As for China, Pakistan’s new best friend, Imran Khan will visit Beijing next month to discuss the China-Pakistan Economic Corridor. China’s economic influence on Karachi has become a contentious issue as Pakistan becomes China’s latest project in its Belt and Road Initiative. Imran Khan’s ability to pay back the billions of dollars loaned out by China for infrastructure will be a test of his capacity to lead the country. Unfortunately, Imran Khan is quite limited in the moves he can make to repay this debt. Pakistan’s main exports, textiles and rice, currently lack the infrastructure to mass produce, which can be both beneficial but very detrimental depending on how it plays out. If Pakistan does establish this infrastructure then it would hugely benefit their economy and lower its current debts, but that is a big “if”. Incapable of paying for these large-scale projects, Pakistan has relied on Chinese construction.
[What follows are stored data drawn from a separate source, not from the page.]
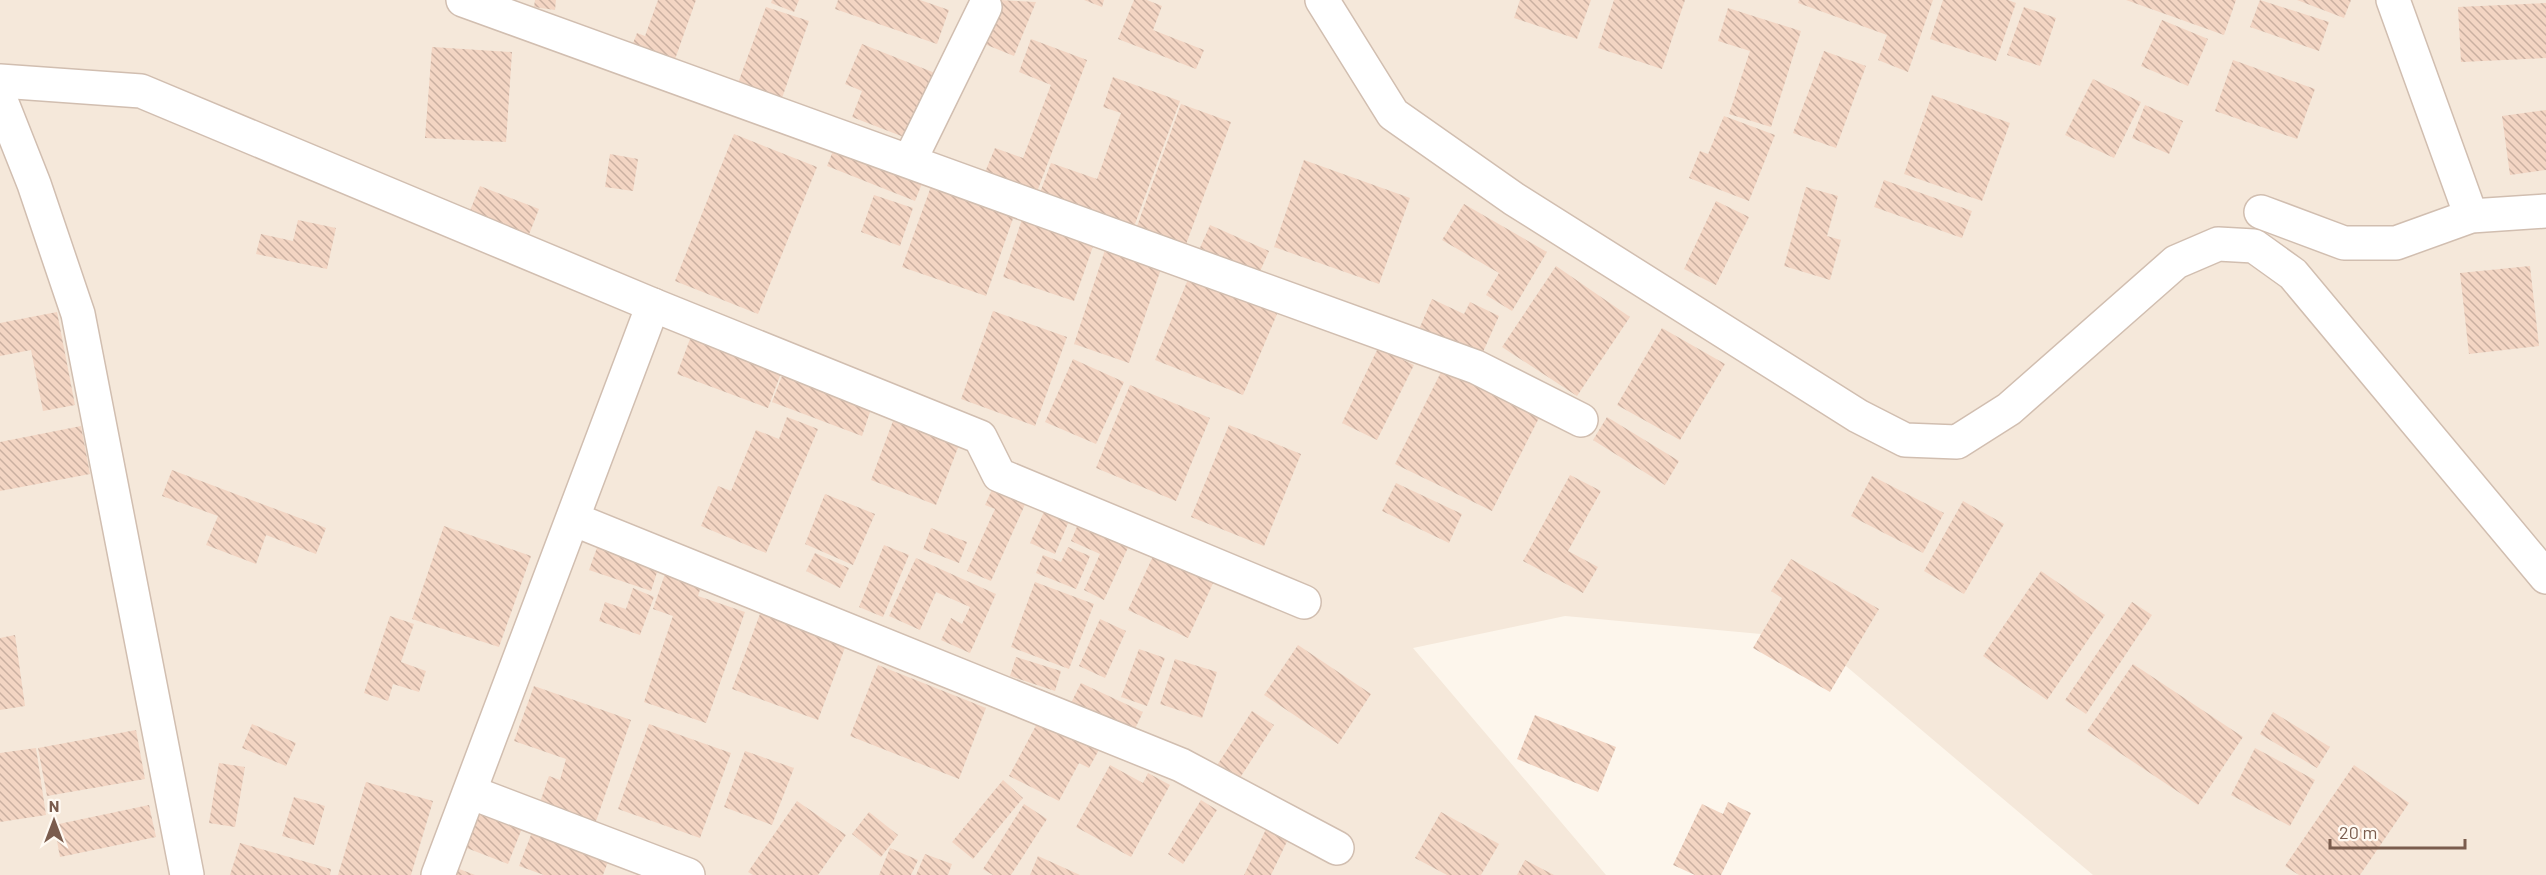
<svg xmlns="http://www.w3.org/2000/svg" width="2546" height="875" font-family="Barlow,sans-serif">
	<style>
		.residential { fill: #f5e8da }
		.building { fill: url(#building-back-hatch) }
		.lines { fill: none; stroke-linecap: round; stroke-linejoin: round }
		.minor-casing { stroke: #d1beb0; stroke-width: 36 }
		.minor { stroke: #fff; stroke-width: 33 }
	</style>
	<defs>
		<pattern id="building-back-hatch" width="6" height="6" patternUnits="userSpaceOnUse" patternTransform="scale(1.5)"><rect width="6" height="6" fill="#f3d5c3"/><path d="M-1 5l2 2M0 0l6 6M5-1l2 2" fill="none" stroke="#cab0a1"/></pattern>
	</defs>
	<rect width="100%" height="100%" fill="#fdf6ec"/>
	<!-- residential -->
	<path class="residential" d="M 0,0 L 2546,0 L 2546,875 L 2093,875 L 1814,639 L 1565,616 L 1413,648 L 1606,875 L 0,875 Z"/>
	<!-- building -->
	<g class="building">
		<path d="M 535,0 L 556,0 L 555,10 L 534,7 Z"/>
		<path d="M 658,0 L 696,0 L 674,62 L 632,46 L 637,33 L 645,36 Z"/>
		<path d="M 772,0 L 799,0 L 794,12 L 771,3 Z"/>
		<path d="M 838,0 L 920,0 L 949,10 L 937,44 L 835,9 Z"/>
		<path d="M 999,0 L 1036,2 L 1014,56 L 982,43 Z"/>
		<path d="M 1084,0 L 1104,0 L 1102,7 Z"/>
		<path d="M 1134,0 L 1147,0 L 1162,6 L 1153,30 L 1204,50 L 1196,69 L 1118,39 Z"/>
		<path d="M 1520,0 L 1591,0 L 1577,39 L 1514,18 Z"/>
		<path d="M 1614,0 L 1685,0 L 1662,69 L 1598,48 Z"/>
		<path d="M 1799,0 L 1933,0 L 1908,72 L 1878,60 L 1887,35 L 1798,3 Z"/>
		<path d="M 1943,0 L 2008,0 L 2016,3 L 1996,61 L 1930,39 Z"/>
		<path d="M 2126,0 L 2236,0 L 2224,35 Z"/>
		<path d="M 2260,0 L 2329,22 L 2319,51 L 2250,27 Z"/>
		<path d="M 2297,0 L 2351,0 L 2344,18 Z"/>
		<path d="M 2546,3 L 2546,58 L 2461,62 L 2458,7 Z"/>
		<path d="M 766,7 L 809,21 L 782,98 L 738,83 Z"/>
		<path d="M 2024,7 L 2056,18 L 2040,66 L 2007,55 Z"/>
		<path d="M 1728,8 L 1801,31 L 1771,127 L 1729,114 L 1750,51 L 1718,41 Z"/>
		<path d="M 2162,20 L 2208,39 L 2188,86 L 2141,66 Z"/>
		<path d="M 1031,39 L 1087,60 L 1035,197 L 983,177 L 995,148 L 1023,158 L 1051,85 L 1019,72 Z"/>
		<path d="M 862,44 L 935,73 L 909,139 L 852,117 L 862,91 L 845,84 Z"/>
		<path d="M 432,47 L 512,52 L 506,142 L 425,138 Z"/>
		<path d="M 1824,51 L 1866,66 L 1836,148 L 1793,133 Z"/>
		<path d="M 2233,60 L 2315,89 L 2297,139 L 2215,111 Z"/>
		<path d="M 1113,77 L 1180,101 L 1132,232 L 1038,198 L 1051,163 L 1097,179 L 1121,113 L 1103,107 Z"/>
		<path d="M 2093,79 L 2141,102 L 2114,158 L 2065,135 Z"/>
		<path d="M 1932,95 L 2010,123 L 1982,201 L 1904,174 Z"/>
		<path d="M 1181,104 L 1231,122 L 1185,247 L 1136,229 Z"/>
		<path d="M 2145,105 L 2183,121 L 2169,154 L 2132,138 Z"/>
		<path d="M 2546,110 L 2546,170 L 2510,175 L 2502,116 Z"/>
		<path d="M 1724,116 L 1775,135 L 1749,201 L 1689,178 L 1700,151 L 1708,154 Z"/>
		<path d="M 734,134 L 817,167 L 758,314 L 675,281 Z"/>
		<path d="M 837,141 L 925,176 L 915,201 L 827,166 Z"/>
		<path d="M 610,154 L 638,159 L 633,191 L 605,187 Z"/>
		<path d="M 1304,160 L 1410,198 L 1379,284 L 1274,247 Z"/>
		<path d="M 1884,180 L 1972,211 L 1962,238 L 1874,207 Z"/>
		<path d="M 933,181 L 1016,210 L 986,296 L 902,267 Z"/>
		<path d="M 480,186 L 539,209 L 528,237 L 469,213 Z"/>
		<path d="M 1806,187 L 1838,196 L 1827,236 L 1841,240 L 1830,280 L 1784,266 Z"/>
		<path d="M 874,195 L 913,208 L 900,246 L 861,232 Z"/>
		<path d="M 1716,201 L 1749,217 L 1716,285 L 1684,269 Z"/>
		<path d="M 1464,204 L 1547,252 L 1512,311 L 1486,295 L 1499,273 L 1442,240 Z"/>
		<path d="M 1024,213 L 1096,238 L 1074,301 L 1003,277 Z"/>
		<path d="M 298,220 L 336,228 L 327,269 L 256,254 L 261,234 L 293,241 Z"/>
		<path d="M 1210,225 L 1269,251 L 1258,276 L 1199,250 Z"/>
		<path d="M 1106,247 L 1162,266 L 1129,363 L 1074,344 Z"/>
		<path d="M 1556,266 L 1630,317 L 1577,396 L 1502,347 Z"/>
		<path d="M 2530,266 L 2539,346 L 2469,354 L 2460,273 Z"/>
		<path d="M 1191,272 L 1280,307 L 1243,395 L 1155,360 Z"/>
		<path d="M 1432,299 L 1464,314 L 1470,302 L 1499,316 L 1479,361 L 1417,334 Z"/>
		<path d="M 993,311 L 1067,337 L 1035,426 L 961,399 Z"/>
		<path d="M 57,312 L 75,405 L 43,411 L 31,350 L 0,356 L 0,323 Z"/>
		<path d="M 1662,328 L 1725,364 L 1680,440 L 1617,405 Z"/>
		<path d="M 690,339 L 781,373 L 768,408 L 677,374 Z"/>
		<path d="M 1378,348 L 1414,365 L 1377,440 L 1342,423 Z"/>
		<path d="M 1073,359 L 1124,382 L 1096,444 L 1045,422 Z"/>
		<path d="M 1447,360 L 1544,408 L 1492,511 L 1395,464 Z"/>
		<path d="M 782,376 L 871,409 L 862,436 L 772,402 Z"/>
		<path d="M 1130,385 L 1210,418 L 1176,501 L 1096,468 Z"/>
		<path d="M 787,417 L 818,429 L 766,553 L 701,526 L 718,486 L 731,491 L 756,430 L 779,439 Z"/>
		<path d="M 1607,417 L 1679,461 L 1665,485 L 1593,440 Z"/>
		<path d="M 893,421 L 959,445 L 936,505 L 871,480 Z"/>
		<path d="M 1229,425 L 1301,454 L 1264,546 L 1191,517 Z"/>
		<path d="M 81,426 L 90,474 L 0,491 L 0,442 Z"/>
		<path d="M 172,470 L 326,528 L 316,554 L 266,535 L 256,564 L 206,545 L 218,516 L 162,496 Z"/>
		<path d="M 1570,475 L 1601,491 L 1568,551 L 1598,567 L 1583,593 L 1523,561 Z"/>
		<path d="M 1872,476 L 1944,513 L 1923,553 L 1851,516 Z"/>
		<path d="M 1396,483 L 1462,514 L 1449,543 L 1382,511 Z"/>
		<path d="M 994,485 L 1027,500 L 991,581 L 967,571 L 995,509 L 985,505 Z"/>
		<path d="M 825,494 L 875,514 L 853,565 L 805,544 Z"/>
		<path d="M 1963,501 L 2004,524 L 1964,594 L 1924,571 Z"/>
		<path d="M 1048,503 L 1072,514 L 1055,554 L 1030,543 Z"/>
		<path d="M 1081,517 L 1131,541 L 1104,600 L 1084,590 L 1100,554 L 1071,541 Z"/>
		<path d="M 444,526 L 531,556 L 499,647 L 412,619 Z"/>
		<path d="M 931,528 L 967,542 L 959,563 L 923,549 Z"/>
		<path d="M 599,542 L 660,563 L 651,591 L 589,570 Z"/>
		<path d="M 884,545 L 909,555 L 883,617 L 859,607 Z"/>
		<path d="M 1068,547 L 1090,556 L 1076,589 L 1036,573 L 1043,555 L 1061,562 Z"/>
		<path d="M 1155,552 L 1215,579 L 1188,638 L 1128,610 Z"/>
		<path d="M 815,553 L 849,568 L 840,588 L 806,571 Z"/>
		<path d="M 916,558 L 996,594 L 970,653 L 941,640 L 951,618 L 962,624 L 970,607 L 936,592 L 920,630 L 889,616 Z"/>
		<path d="M 1791,559 L 1879,609 L 1830,692 L 1753,648 L 1782,598 L 1771,591 Z"/>
		<path d="M 667,568 L 703,580 L 698,596 L 745,612 L 706,723 L 644,702 L 673,616 L 653,609 Z"/>
		<path d="M 2041,571 L 2105,615 L 2047,700 L 1983,656 Z"/>
		<path d="M 1035,582 L 1094,604 L 1069,669 L 1011,647 Z"/>
		<path d="M 633,588 L 654,597 L 640,635 L 599,621 L 605,602 L 626,609 Z"/>
		<path d="M 2132,602 L 2152,615 L 2086,714 L 2065,700 Z"/>
		<path d="M 763,606 L 849,637 L 818,720 L 732,689 Z"/>
		<path d="M 390,616 L 414,624 L 401,662 L 426,671 L 419,692 L 393,684 L 388,701 L 364,693 Z"/>
		<path d="M 1100,619 L 1126,631 L 1105,678 L 1079,666 Z"/>
		<path d="M 15,635 L 25,706 L 0,710 L 0,638 Z"/>
		<path d="M 1298,645 L 1371,694 L 1338,744 L 1264,695 Z"/>
		<path d="M 1139,649 L 1165,658 L 1147,706 L 1121,697 Z"/>
		<path d="M 1016,657 L 1061,671 L 1055,691 L 1010,676 Z"/>
		<path d="M 1175,659 L 1217,672 L 1202,718 L 1160,704 Z"/>
		<path d="M 2133,664 L 2243,737 L 2198,805 L 2087,731 Z"/>
		<path d="M 878,665 L 986,708 L 959,779 L 850,736 Z"/>
		<path d="M 1081,683 L 1143,712 L 1131,737 L 1069,707 Z"/>
		<path d="M 534,686 L 631,720 L 594,827 L 538,808 L 549,776 L 560,780 L 566,759 L 514,741 Z"/>
		<path d="M 1252,711 L 1274,725 L 1236,784 L 1214,770 Z"/>
		<path d="M 2273,712 L 2330,747 L 2317,768 L 2260,734 Z"/>
		<path d="M 1535,715 L 1616,747 L 1598,792 L 1517,759 Z"/>
		<path d="M 1040,718 L 1100,748 L 1089,768 L 1079,763 L 1059,801 L 1009,776 Z"/>
		<path d="M 252,724 L 296,743 L 286,766 L 242,748 Z"/>
		<path d="M 649,724 L 731,753 L 700,838 L 618,809 Z"/>
		<path d="M 136,730 L 145,779 L 47,796 L 38,748 Z"/>
		<path d="M 36,748 L 46,815 L 0,822 L 0,753 Z"/>
		<path d="M 2255,748 L 2315,780 L 2290,826 L 2231,795 Z"/>
		<path d="M 745,751 L 794,768 L 772,825 L 724,807 Z"/>
		<path d="M 219,763 L 245,767 L 235,827 L 209,823 Z"/>
		<path d="M 1110,765 L 1143,783 L 1148,773 L 1170,785 L 1131,857 L 1076,827 Z"/>
		<path d="M 2354,765 L 2409,803 L 2360,875 L 2299,875 L 2285,866 Z"/>
		<path d="M 1003,780 L 1023,798 L 973,859 L 952,842 Z"/>
		<path d="M 366,782 L 433,801 L 411,875 L 338,875 Z"/>
		<path d="M 294,797 L 325,806 L 314,845 L 282,836 Z"/>
		<path d="M 477,800 L 526,818 L 508,864 L 459,845 Z"/>
		<path d="M 1201,800 L 1217,810 L 1183,864 L 1168,854 Z"/>
		<path d="M 797,801 L 846,835 L 818,875 L 753,875 L 748,872 Z"/>
		<path d="M 1728,802 L 1751,813 L 1721,875 L 1695,875 L 1673,865 L 1702,804 L 1723,814 Z"/>
		<path d="M 1024,804 L 1047,819 L 1011,875 L 993,875 L 983,869 Z"/>
		<path d="M 149,805 L 156,837 L 60,857 L 54,825 Z"/>
		<path d="M 869,812 L 898,835 L 881,857 L 852,834 Z"/>
		<path d="M 1441,812 L 1499,844 L 1481,875 L 1447,875 L 1415,858 Z"/>
		<path d="M 536,822 L 612,851 L 603,875 L 544,875 L 519,866 Z"/>
		<path d="M 1269,823 L 1291,833 L 1271,875 L 1244,875 Z"/>
		<path d="M 240,843 L 331,869 L 330,875 L 230,875 Z"/>
		<path d="M 890,848 L 918,860 L 911,875 L 879,875 Z"/>
		<path d="M 925,854 L 952,864 L 948,875 L 916,875 Z"/>
		<path d="M 1038,856 L 1080,875 L 1030,875 Z"/>
		<path d="M 1525,860 L 1554,875 L 1517,875 Z"/>
		<path d="M 454,867 L 475,875 L 451,875 Z"/>
	</g>
	<g class="lines">
		<defs>
			<g id="minor">
				<path d="M 463,0 L 1476,367 L 1581,420"/>
				<path d="M 1322,0 L 1393,114 L 1514,199 L 1858,416 L 1905,440 L 1957,442 L 2009,409 L 2176,262 L 2218,244 L 2254,246 L 2293,274 L 2546,577"/>
				<path d="M 2393,0 L 2471,216"/>
				<path d="M 0,81 L 141,91 L 653,305 L 980,437 L 999,475 L 1304,602"/>
				<path d="M 0,98 L 34,184 L 78,314 L 187,875"/>
				<path d="M 910,160 L 985,7"/>
				<path d="M 2261,212 L 2344,243 L 2396,243 L 2471,216 L 2546,211"/>
				<path d="M 573,519 L 1181,765 L 1337,848"/>
				<path d="M 470,792 L 688,875"/>
				<path d="M 438,875 L 653,305"/>
			</g>
		</defs>
		<!-- minor casing -->
		<use href="#minor" class="minor-casing"/>
		<!-- minor -->
		<use href="#minor" class="minor"/>
	</g>
	<!-- north arrow -->
	<g transform="translate(54 821)" stroke="#fffaf3" stroke-width="4.5" paint-order="stroke">
	<path d="M0-4.5L10 22L0 15L-10 22Z" fill="#7a5c4d"/>
	<text y="-9" font-size="16" font-weight="bold" text-anchor="middle" fill="#7a5c4d">N</text>
	</g>
	<!-- scale -->
	<path d="M2330 839v9h135v-9" fill="none" stroke="#7a5c4d" stroke-width="3"/>
	<text x="2339" y="839" font-size="18" fill="#7a5c4d" stroke="#fffaf3" stroke-width="4.5" paint-order="stroke">20 m</text>
</svg>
China is known for wanting to establish their own infrastructure in foreign countries to gain influence and gain revenue, but if China builds the groundwork for Pakistan’s textile and agriculture industry, then it would only increase their iron grip on Pakistan.
Corruption in Pakistan has also been due to the country’s volume of state-sponsored terrorism and funding to groups like the Taliban and Al-Qaeda. After United States aid was unsuccessful to combat terrorism in the region under Nawaz Sharif, the Executive Branch froze over 800 million dollars in military aid based on claims that Pakistan inadequately responded to militant groups in the region. While that is true, it should be noted that this state-sponsored terrorism happened under the Nawaz Sharif regime. Now that Pakistan is under Imran Khan’s leadership and he is fighting corruption of foreign aid, it would be opportune for the U.S. to release some of the frozen aid and place higher levels of accountability on the aid. With these provisions, the U.S. could observe how much the corruption has actually changed, adjusting our aid depending on Pakistan’s success in undermining militants. Instead of shutting the door on cooperating with Pakistan, cooperation should come first as it will steer Pakistan away from Chinese influence and on the right path. In truth, if we can regain influence in Pakistan at the beginning of the Imran Khan era, then we can forge a friendship beyond the corruption and upon a world-class cricketer.